Reading passage START

Updated Profile: Calais

[Originally published 12/10/09]
The Calais Initiative

Company: Thomson Reuters, Inc.
URL: http://www.opencalais.com/
HQ: New York, USA
Products (Primary): The Calais Initiative
Survey Respondents: Tom Tague, Krista Thomas
Vendor Category: NLP

Employees: 50,000
Revenue: US$13.94 Billion
Calais installed base: 7,000 developers, 2,000,000 pieces of content processed per day

Primary Offering:

The Calais Initiative (Calais) comprises several tools for processing text, but the core product is a Natural Language Processing (NLP) engine. When presented with a body of text, the Calais Web service returns the “named entities” (the categories to which the document’s key terms and concepts are assigned), facts, and events it discovers within the document. The relationships between these items are also identified and embedded in the results. Essentially, the results are the Semantic metadata of the document and can be thought of as the document’s “knowledge content,” which can be published and made available for searching and navigation.

On its own, and applied to one or two small, short documents, this might not seem terribly valuable. But deployed on the Web and made available as a free service, Calais is in a position to process massive amounts of data (text, quantitative, graphic, etc.) and extract their knowledge content. Once this task is complete, this content can be searched individually or combined with other similar content and searched in a larger context. This larger context can be based on other Web content, proprietary Thomson Reuters content, a combination of the two or the context of select data sources that may address a specific area of interest.

Ultimately, Calais’s goal is to be the world’s best tool for extracting the structure of any kind of content, recognizing its type, the concepts that are contained, their relationships, and doing so not just within a single file, but across a span of files that could be as large as the Web itself.

Key Differentiators:

Demand from large organizations, including well established publishers, has grown at an unexpectedly high rate. This has led Thomson Reuters to introduce three contract-based versions of Calais in addition to the original free service:
  • Calais Professional - same as the free service but now backed by an SLA and with higher transaction limits.
  • Calais Professional for Publishers - Calais Professional tailored to meet the needs of large scale publishers and tied to an annual contract.
  • ClearForest On-Premise Solutions - ClearForest is the original name of the technology that makes Calais work. Now that it's available as a stand alone application, enterprises will be able to closely tailor the service to their needs, ensure the privacy of their proprietary content and also have access to what's under the hood for even further customization.

Reading passage END
Supplied information START

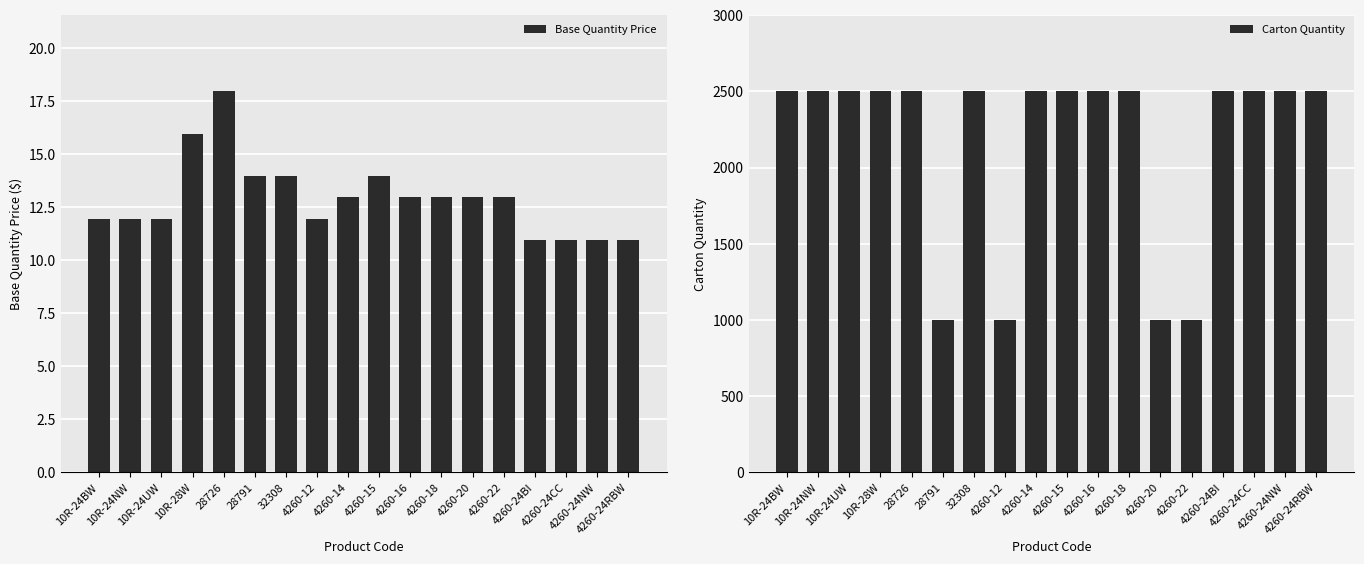

How many bars are there in each group?

2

Supplied information END

■ Exercise details ■
From the Calais profile, copy the stretch from "On its own, and" through "area of interest." word for word.

■ Solved problem ■
On its own, and applied to one or two small, short documents, this might not seem terribly valuable. But deployed on the Web and made available as a free service, Calais is in a position to process massive amounts of data (text, quantitative, graphic, etc.) and extract their knowledge content. Once this task is complete, this content can be searched individually or combined with other similar content and searched in a larger context. This larger context can be based on other Web content, proprietary Thomson Reuters content, a combination of the two or the context of select data sources that may address a specific area of interest.